Fermeture des médias : Et pourtant Bah Oury doit sa survie politique aux médias privés
Cinq jours après le retrait des agréments des quatre principaux médias privés, suivi du démantèlement de leurs installations, le Premier ministre s’est exprimé ce lundi sur ce sujet qui défraie la chronique en Guinée.
Bah Oury, qui était face aux membres du Conseil National de la Transition (CNT) pour la présentation de la politique générale de son gouvernement, n’a pas fait de cadeau aux professionnels des médias.
Interrogé sur les raisons de la fermeture de ces médias privés de grande écoute, le Chef du gouvernement guinéen, a tenté de justifier cette décision.
« Du 02 au 21 mai, c’est comme si une mouche les (journalistes des médias fermés) avait piqués davantage. La sanction est tombée le 21 mai, le 22 je reçois la charte d’autorégulation. Donc, c’est médecin après la mort. Il faut que ça soit clair. Nous leur avons tendu la main, j’ai pris la responsabilité d’engager ma crédibilité en pensant qu’à travers ça, ils auraient compris qu’il y a nécessité d’améliorer le processus de l’exercice du métier de journaliste dans le pays pour plusieurs raisons. Nous sommes dans un environnement fragile où nous avons vu ce que des médias ont pu commettre en Côte d’Ivoire lors des événements de 2009-2010 avec des presses ultra-partisanes qui ont alimenté les graines de la haine et de la guerre civile. Nous avons vu ce que la radio mille colline a fait au Rwanda », a-t-il tenté de se justifier.

| DONNÉES ENREGISTRÉES |
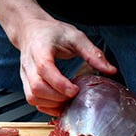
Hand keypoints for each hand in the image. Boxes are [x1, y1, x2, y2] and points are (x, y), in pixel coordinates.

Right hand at [0, 0, 116, 115]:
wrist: (31, 30)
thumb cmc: (52, 32)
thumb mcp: (75, 37)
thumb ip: (92, 53)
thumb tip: (111, 70)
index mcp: (40, 48)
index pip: (45, 68)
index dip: (59, 83)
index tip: (75, 89)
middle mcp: (29, 63)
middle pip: (37, 87)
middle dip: (57, 97)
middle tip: (73, 95)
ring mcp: (25, 74)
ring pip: (32, 96)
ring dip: (51, 103)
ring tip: (67, 100)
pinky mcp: (25, 82)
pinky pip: (32, 99)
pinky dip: (45, 105)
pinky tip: (58, 103)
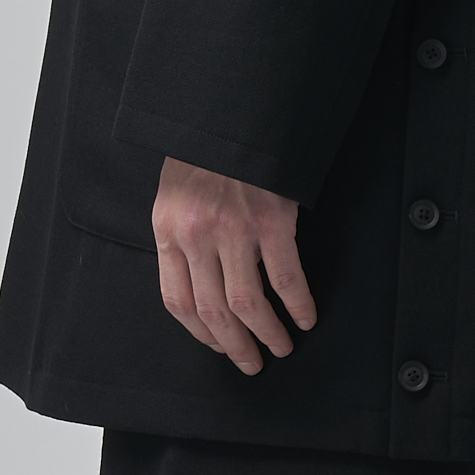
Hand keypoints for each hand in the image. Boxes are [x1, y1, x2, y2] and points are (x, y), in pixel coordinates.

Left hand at [151, 158, 317, 374]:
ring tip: (280, 347)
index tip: (218, 346)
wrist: (235, 111)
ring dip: (266, 333)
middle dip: (234, 346)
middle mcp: (197, 234)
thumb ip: (182, 233)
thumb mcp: (177, 191)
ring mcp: (235, 229)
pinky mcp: (272, 220)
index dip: (200, 333)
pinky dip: (297, 304)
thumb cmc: (207, 149)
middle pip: (214, 311)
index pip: (177, 300)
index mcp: (168, 229)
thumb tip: (199, 281)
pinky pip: (286, 277)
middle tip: (252, 363)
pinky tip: (305, 317)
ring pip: (248, 303)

| EXERCICES À RÉALISER |
A – Traduisez en anglais la phrase suivante, tirée de l’article sur la fermeture des médias en Guinée : « La sanction est tombée le 21 mai, le 22 je reçois la charte d’autorégulation. »
B – Reprenez l’article sur la fermeture des médias en Guinée et poursuivez sa rédaction à la suite de sa dernière phrase.

| RÉPONSES FOURNIES |
A – The sanction came down on May 21; on the 22nd I receive the self-regulation charter.

B –
Et Bah Oury d’enfoncer le clou : « Nous ne pouvons pas nous permettre dans ce pays, dans un contexte de déstabilisation généralisée de l’Afrique de l’Ouest, on laisse libre-cours à des mécanismes susceptibles de remettre en cause les fondamentaux de la stabilité et de la sécurité nationale. Quiconque le fait, il sera totalement irresponsable. C’est une question de responsabilité. Si les responsables des organes de presse avaient le souci de leur responsabilité sociale en tant qu’investisseurs, responsables d’entreprises qui emploient des gens, ils devaient prendre en compte ces facteurs pour sauvegarder leur patrimoine. Mais si on n’en a cure, chacun ne s’intéresse qu’à son égo, il ne se pose pas la question de savoir : mon action a-t-elle un impact sur la vie des milliers et des milliers de gens, il va de soi que dans ce contexte, c’est la jungle », a ajouté le Chef du gouvernement guinéen.
Et comme si cela ne suffisait pas, Bah Oury affiche une fermeté et prévient les professionnels des médias : « Nous sommes en train de gérer une transition avec des enjeux extrêmement importants. Si on peut laisser n’importe comment et n’importe qui remettre en cause les fondements sur lesquels la paix et la stabilité peuvent régner, je ne serai pas cette personne. La liberté de la presse ne veut pas dire une licence absolue pour insulter, diffamer…sous prétexte d’une certaine liberté de la presse, on s’attaque aux autorités morales les plus respectés dans ce pays ».
Comme disait un penseur, ‘’le temps est le meilleur juge et il finit toujours pas révéler des vérités’’.
Homme politique ayant passé plus d’une trentaine d’années dans l’opposition des différents régimes qui se sont succédés, Bah Oury, qui doit sa survie politique aux hommes des médias, accepte finalement de cautionner ‘’le sale boulot’’ que le Général Mamadi Doumbouya avait annoncé aux guinéens, en violation des principes démocratiques, favorisant ainsi un prolongement de la transition contre la volonté populaire.
On se souvient de ses années d’exil après le coup d’état manqué contre le Président Alpha Condé et le bras de fer qui l’avait opposé à l’Union des Forces Démocratiques de Guinée (UFDG) de Cellou Dalein Diallo. Voulant reprendre de force la direction de ce parti qu’il avait fondé, contre la volonté des militants, ce bras de fer avait même occasionné la mort du journaliste Mohamed Koula Diallo, suivi de la mort d’un des gardes du corps de Cellou Dalein Diallo, décédé en prison.
Au cours de ces nombreuses années de traversée du désert, jamais Bah Oury n’a quitté l’espace médiatique pour sa survie politique.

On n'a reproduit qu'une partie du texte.